Role of proton-sensing G-protein-coupled receptors in the regulation of microglia and microvessel endothelial cell function in the brain stroke in a mouse ischemia reperfusion model.

2020 Fiscal Year Final Research Report

• Project/Area Number: 18K07362
• Research Category: Grant-in-Aid for Scientific Research (C)
• Allocation Type: Multi-year Fund
• Section: 一般
• Review Section: Basic Section 51030:Pathophysiologic neuroscience-related
• Research Institution: Gunma University
• Principal Investigator: Sato Koichi 群馬大学, 生体調節研究所, 准教授 (00302498)
• Project Period (FY): 2018-04-01 – 2021-03-31
• Keywords: プロトン感知性受容体 / G蛋白共役型受容体 / 脳虚血 / ミクログリア / 微小血管内皮細胞 / 脳内炎症 / 細胞死 / 酸性pH

Outline of Final Research Achievements

Extracellular acidic pH of ~6.0 has been shown to take place with brain ischemia. However, their mechanisms for signaling an acidic pH in a cerebral injury during ischemia have been poorly elucidated. Proton-sensing OGR1 family G-protein coupled receptors (GPCRs, including OGR1, GPR4, and TDAG8) have been shown to be expressed in central nervous system. This study has focused on the roles of proton-sensing GPCRs in the brain injury in a mouse ischemia reperfusion model. Our results suggested that acidic pH/TDAG8 functions protectively for cerebral infarction by the ischemia model possibly due to the mechanism involving inhibitory actions against microglia function. We also found the involvement of acidic pH/GPR4 in the expression of adhesion molecules in endothelial cells. Thus, although further studies are necessary to clarify the roles of proton-sensing GPCRs in ischemic brain functions, they may help to identify the therapeutic targets for a brain injury accompanied by acidosis.

◇ ◇ ◇ ◇ ◇

- **STUDY QUESTIONS**
A - According to the research report, which receptor did the results suggest acts protectively against cerebral infarction in the mouse ischemia model?
B - Resume the research report on proton-sensing receptors in brain ischemia from where it stops, and carry it on in the same style.
The entries that come next are separate material and are not part of the research report.

◇ ◇ ◇ ◇ ◇

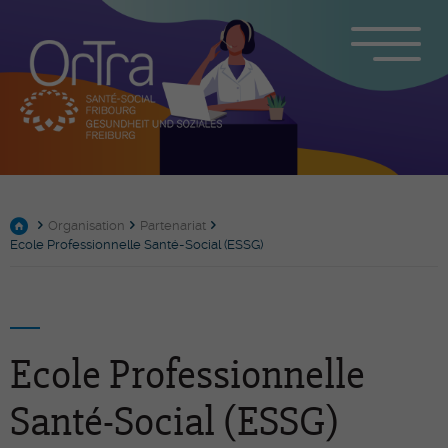
Organisation
Partenariat
Ecole Professionnelle Santé-Social (ESSG)
Ecole Professionnelle
Santé-Social (ESSG)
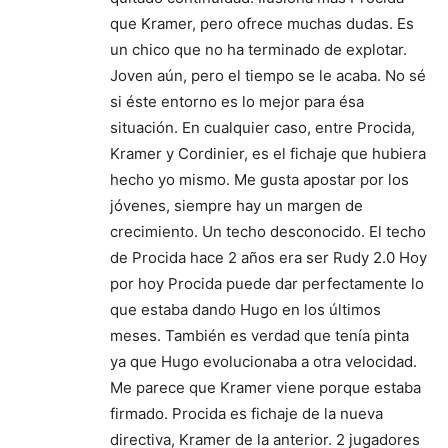
que Kramer, pero ofrece muchas dudas. Es
un chico que no ha terminado de explotar.
Joven aún, pero el tiempo se le acaba. No sé
si éste entorno es lo mejor para ésa
situación. En cualquier caso, entre Procida,
Kramer y Cordinier, es el fichaje que hubiera
hecho yo mismo. Me gusta apostar por los
jóvenes, siempre hay un margen de
crecimiento. Un techo desconocido. El techo
de Procida hace 2 años era ser Rudy 2.0 Hoy
por hoy Procida puede dar perfectamente lo
que estaba dando Hugo en los últimos
meses. También es verdad que tenía pinta
ya que Hugo evolucionaba a otra velocidad.
Me parece que Kramer viene porque estaba
firmado. Procida es fichaje de la nueva
directiva, Kramer de la anterior. 2 jugadores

◇ ◇ ◇ ◇ ◇

- **RESPONSES BY TASK**
A - TDAG8

B -
Free Research Field

細胞生物学、病態神経科学

Academic Significance and Societal Importance of the Research Achievements

本研究では虚血性神経性疾患で報告されている低pH環境変動が中枢神経系細胞群の活性制御を介して神経機能に何らかの作用を及ぼし、脳内恒常性の破綻に関わっているのではないかという仮説を実証しようとしたものである。微小環境因子としてのpH変動は中枢神経系を含む様々な炎症性疾患で生じていると想定されており、このような環境変化を感知する受容体分子の究明は炎症性疾患の新しい治療戦略の構築に寄与すると期待される。また、本研究の成果は細胞外pH変化による多彩な生物作用の分子基盤となる。